(Collected data)
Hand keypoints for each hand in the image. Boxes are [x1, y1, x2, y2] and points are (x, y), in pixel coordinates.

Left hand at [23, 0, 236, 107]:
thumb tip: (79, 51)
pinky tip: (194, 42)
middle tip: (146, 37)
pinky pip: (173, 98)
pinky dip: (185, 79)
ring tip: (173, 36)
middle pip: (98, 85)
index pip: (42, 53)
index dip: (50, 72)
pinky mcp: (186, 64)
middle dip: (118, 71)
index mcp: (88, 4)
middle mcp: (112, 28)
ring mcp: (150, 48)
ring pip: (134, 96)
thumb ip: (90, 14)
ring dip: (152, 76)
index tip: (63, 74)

Task details: If a line in the data contains the string "pinky", count it, then give the total and nothing else.

Task output: 4